>>

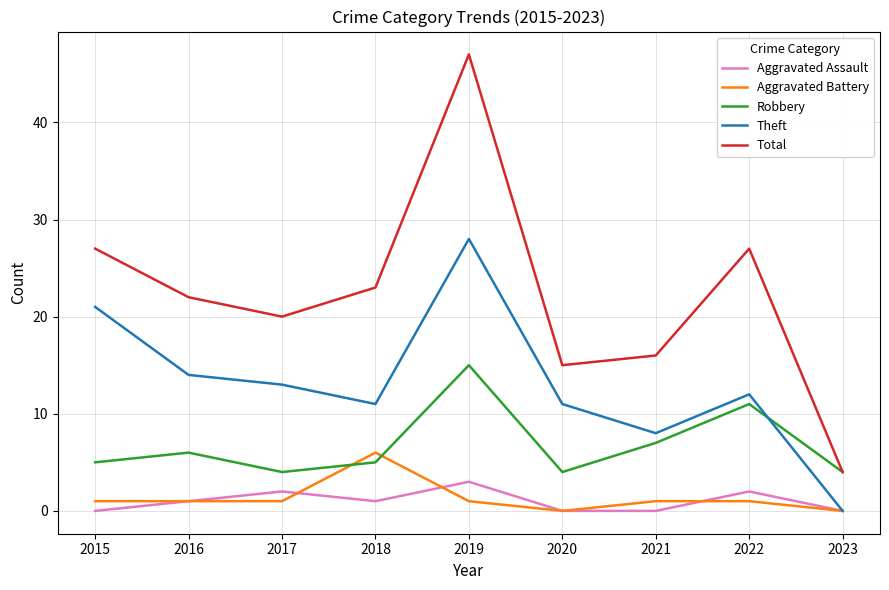

At which label does Aggravated Battery reach its peak?

2018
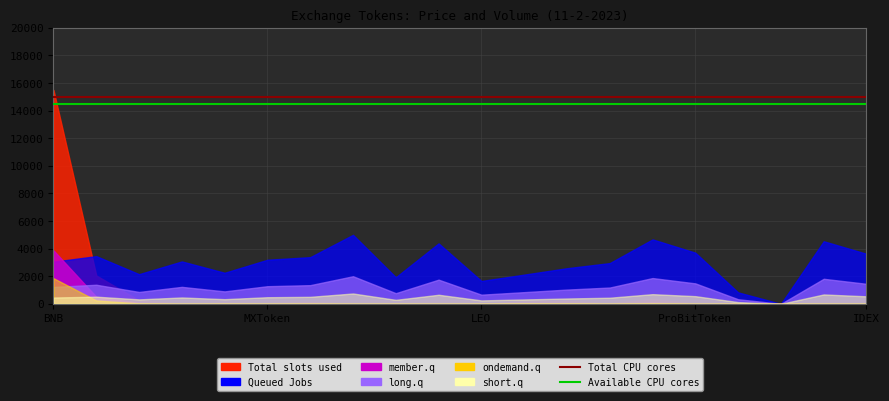

What is the total value across all series at MXToken?

29500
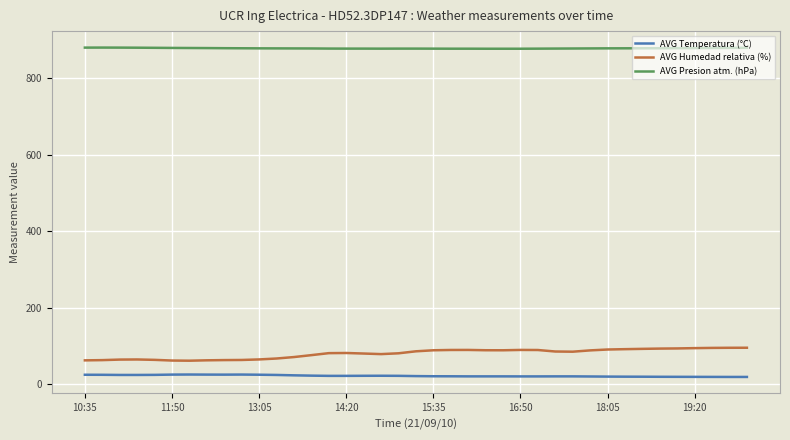

Which series has the largest total across all categories?

AVG Presion atm. (hPa)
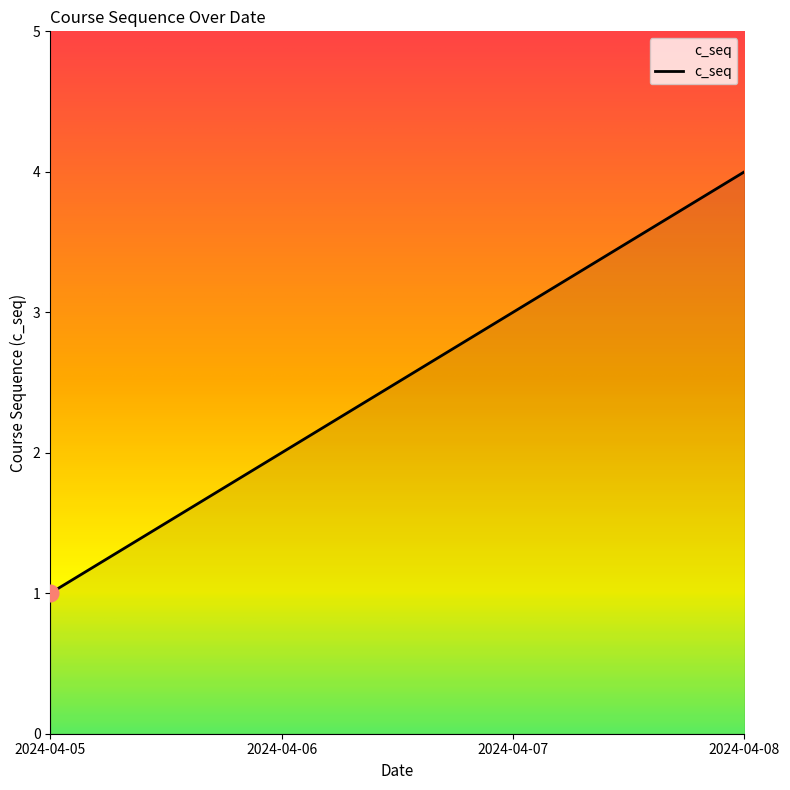

What is the ratio of the value at 2024-04-07 to the value at 2024-04-05?

3.0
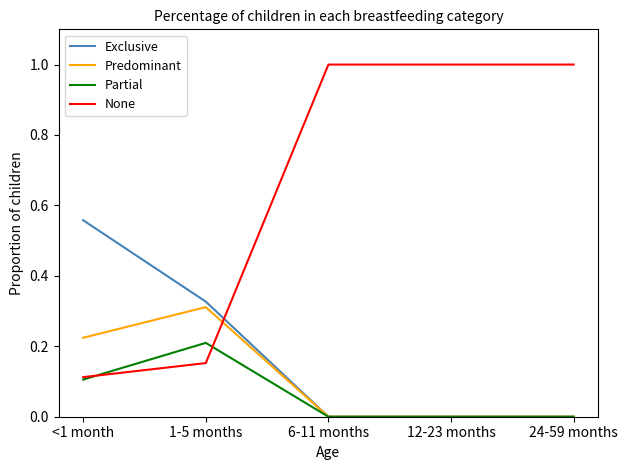

True or false: None and Predominant intersect in this chart.

True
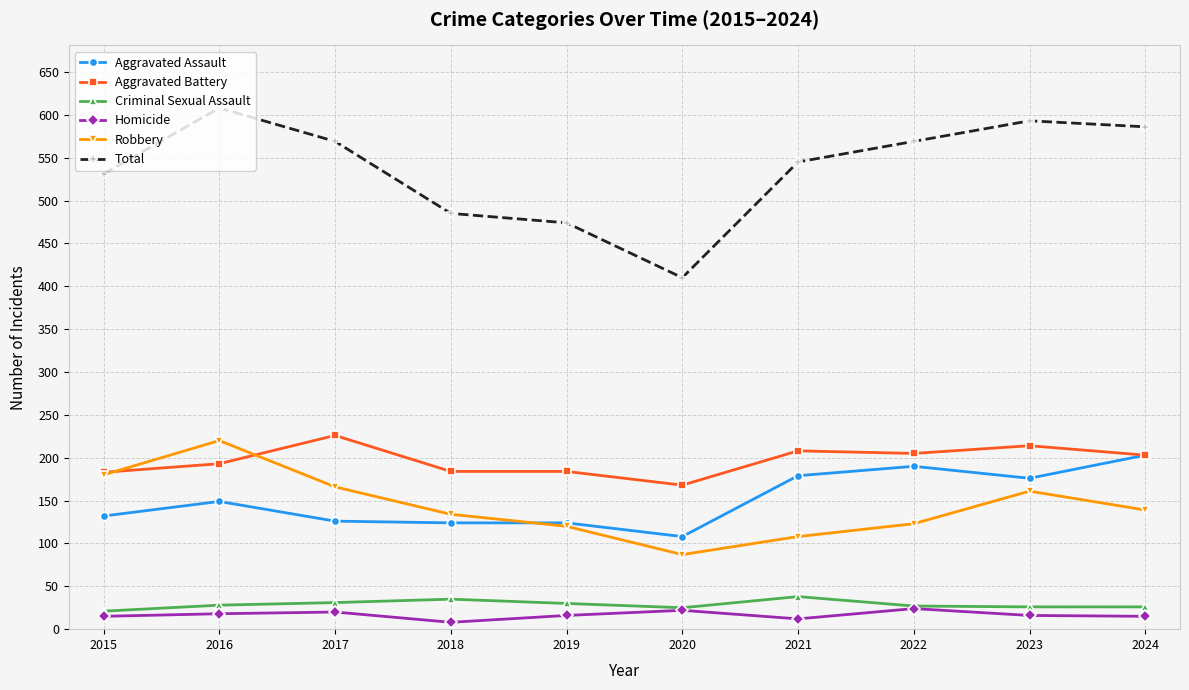

What is the difference between the maximum and minimum values in the Aggravated Assault series?

95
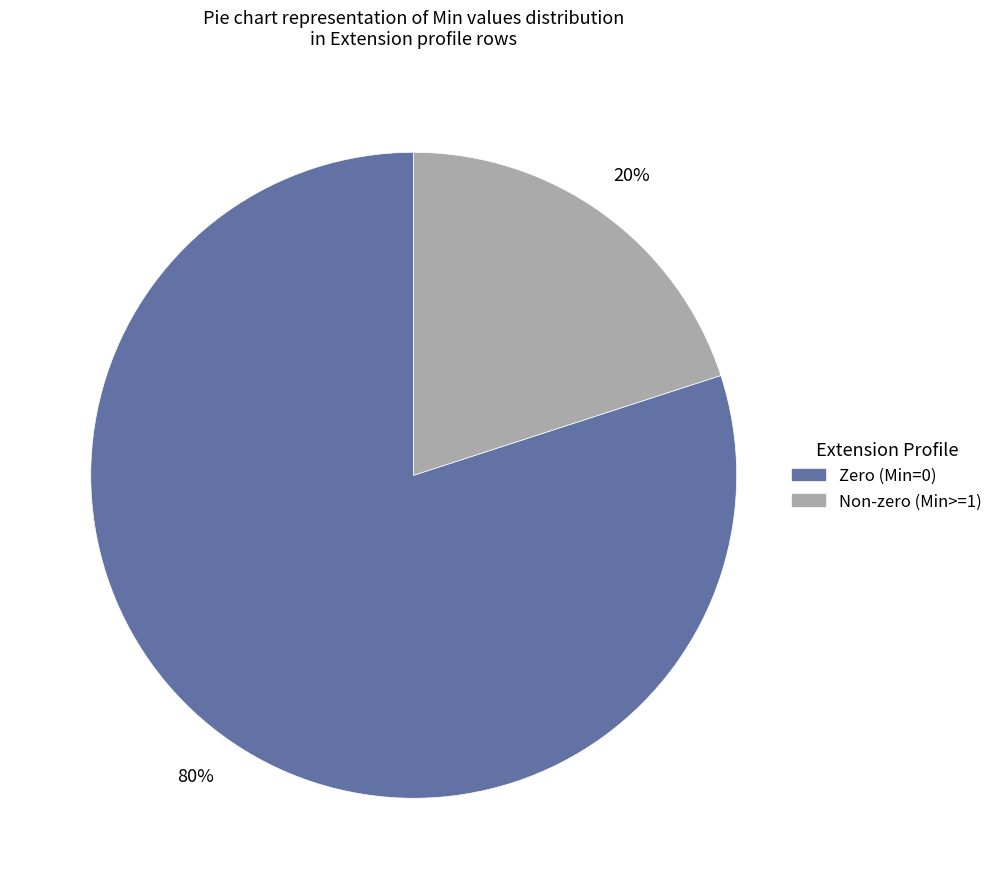

To the nearest percent, what is the average slice percentage?

50%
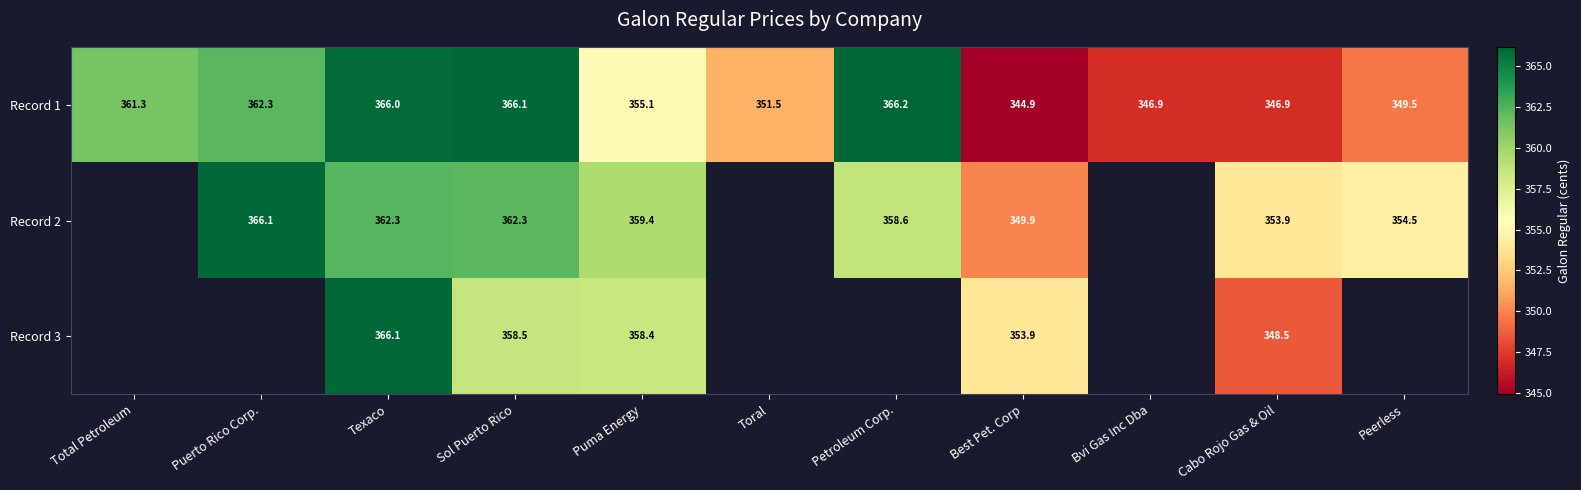

Is the value of Record 2 at Texaco greater than the value of Record 1 at Toral?

Yes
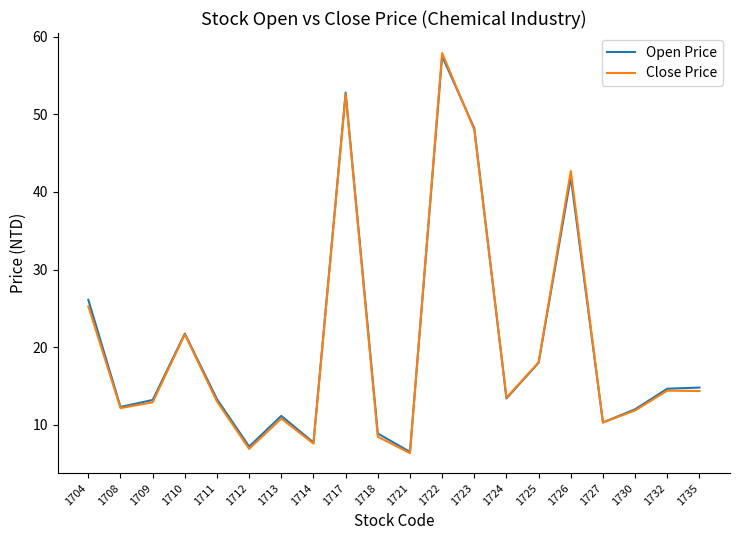

The value of Open Price at 1727 is 10.3. True or false?

True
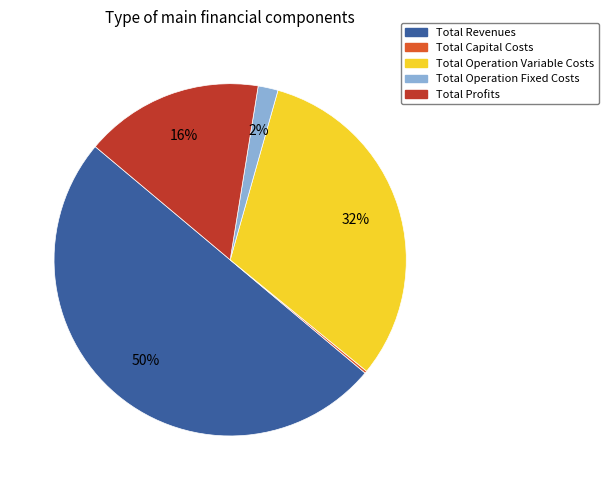

To the nearest percent, what percentage of the pie is Total Operation Variable Costs?

32%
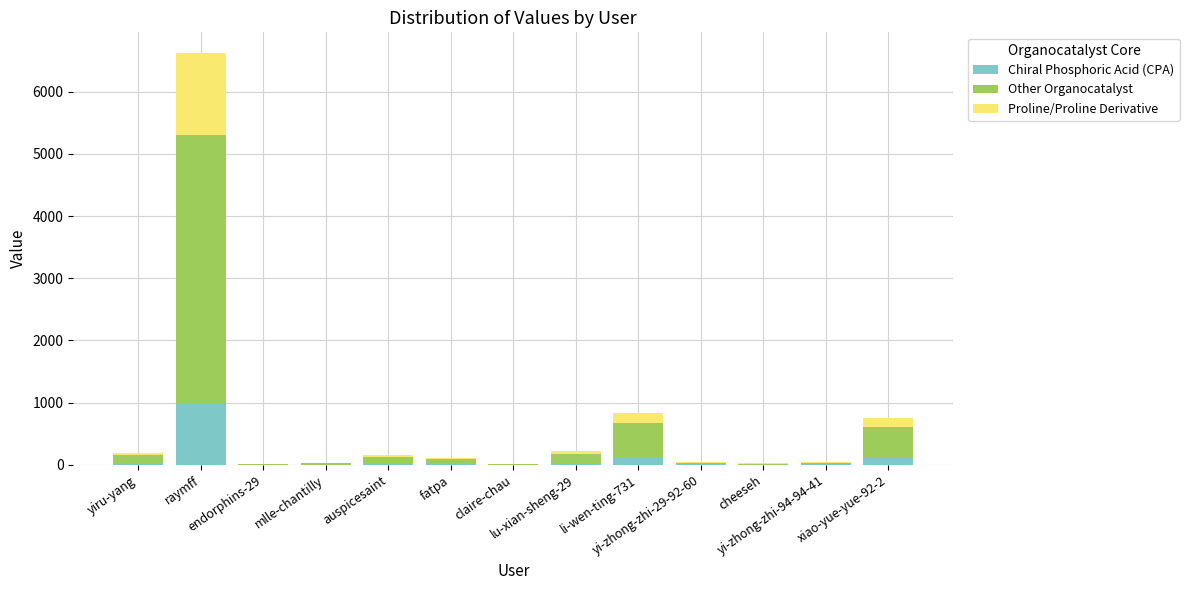

What is the maximum value for Chiral Phosphoric Acid (CPA)?

993.6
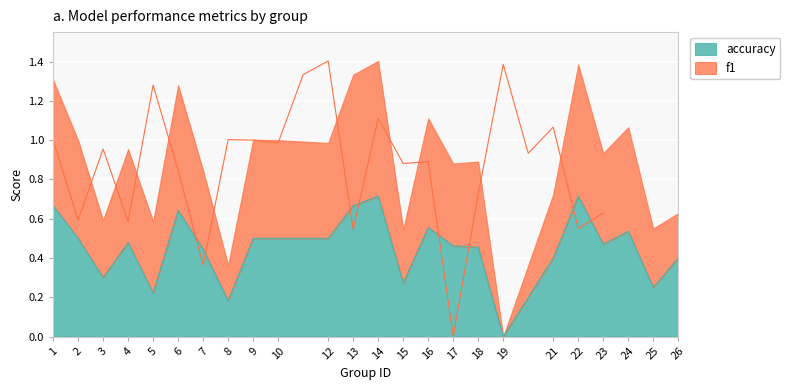

The value of accuracy at 3 is 0.3. True or false?

True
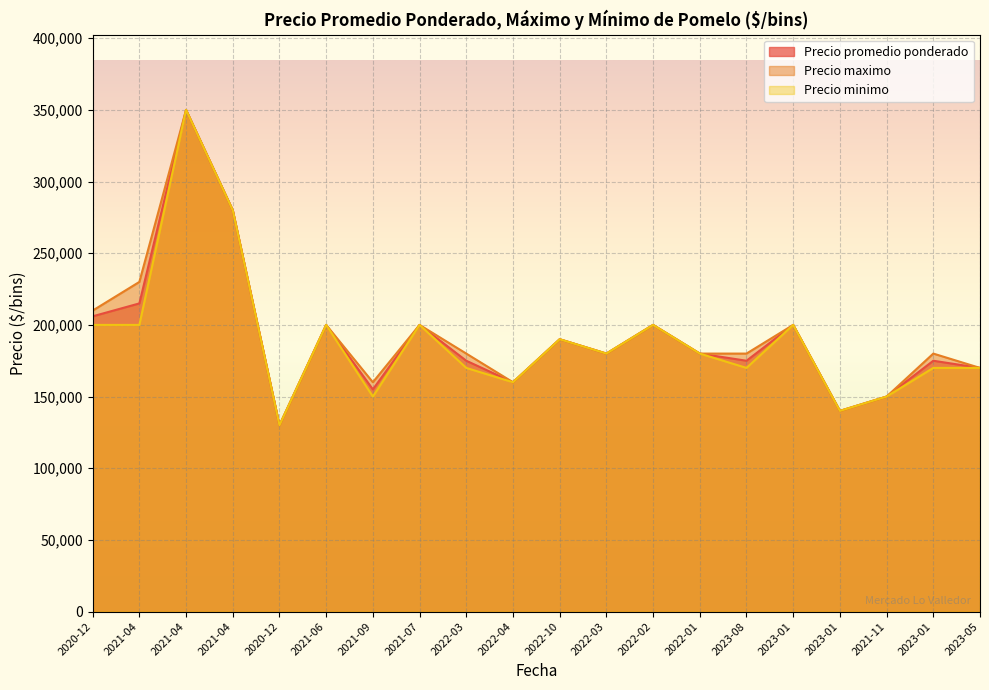

The Precio promedio ponderado series shows 103334 at 2022-03. True or false?

False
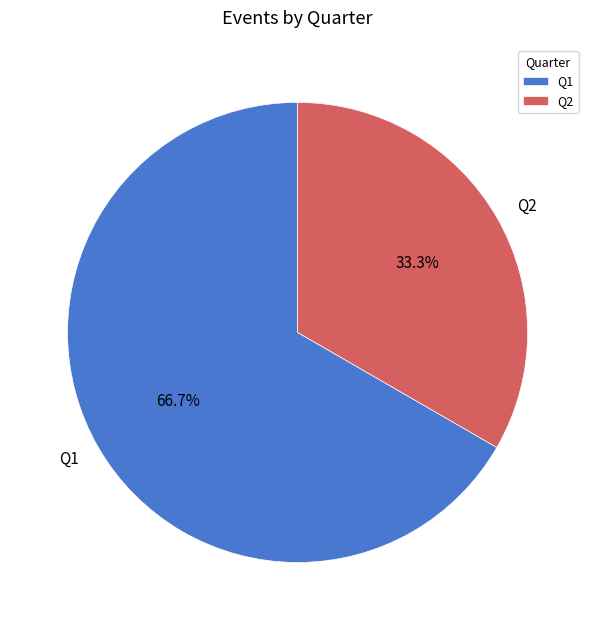

To the nearest percent, what is the difference between the largest and smallest slice percentages?

33%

<<

Work instructions:
Can you revise all the entries above so that every "To the nearest percent" becomes "Rounded to the nearest whole percent", with nothing else altered and the pictures left out?

Written answer:
At which label does Aggravated Battery reach its peak?

2018

What is the total value across all series at MXToken?

29500

Which series has the largest total across all categories?

AVG Presion atm. (hPa)

What is the ratio of the value at 2024-04-07 to the value at 2024-04-05?

3.0

True or false: None and Predominant intersect in this chart.

True

What is the difference between the maximum and minimum values in the Aggravated Assault series?

95

Rounded to the nearest whole percent, what is the average slice percentage?

50%

Is the value of Record 2 at Texaco greater than the value of Record 1 at Toral?

Yes

The value of Open Price at 1727 is 10.3. True or false?

True

Rounded to the nearest whole percent, what percentage of the pie is Total Operation Variable Costs?

32%

What is the maximum value for Chiral Phosphoric Acid (CPA)?

993.6

The value of accuracy at 3 is 0.3. True or false?

True

The Precio promedio ponderado series shows 103334 at 2022-03. True or false?

False

Rounded to the nearest whole percent, what is the difference between the largest and smallest slice percentages?

33%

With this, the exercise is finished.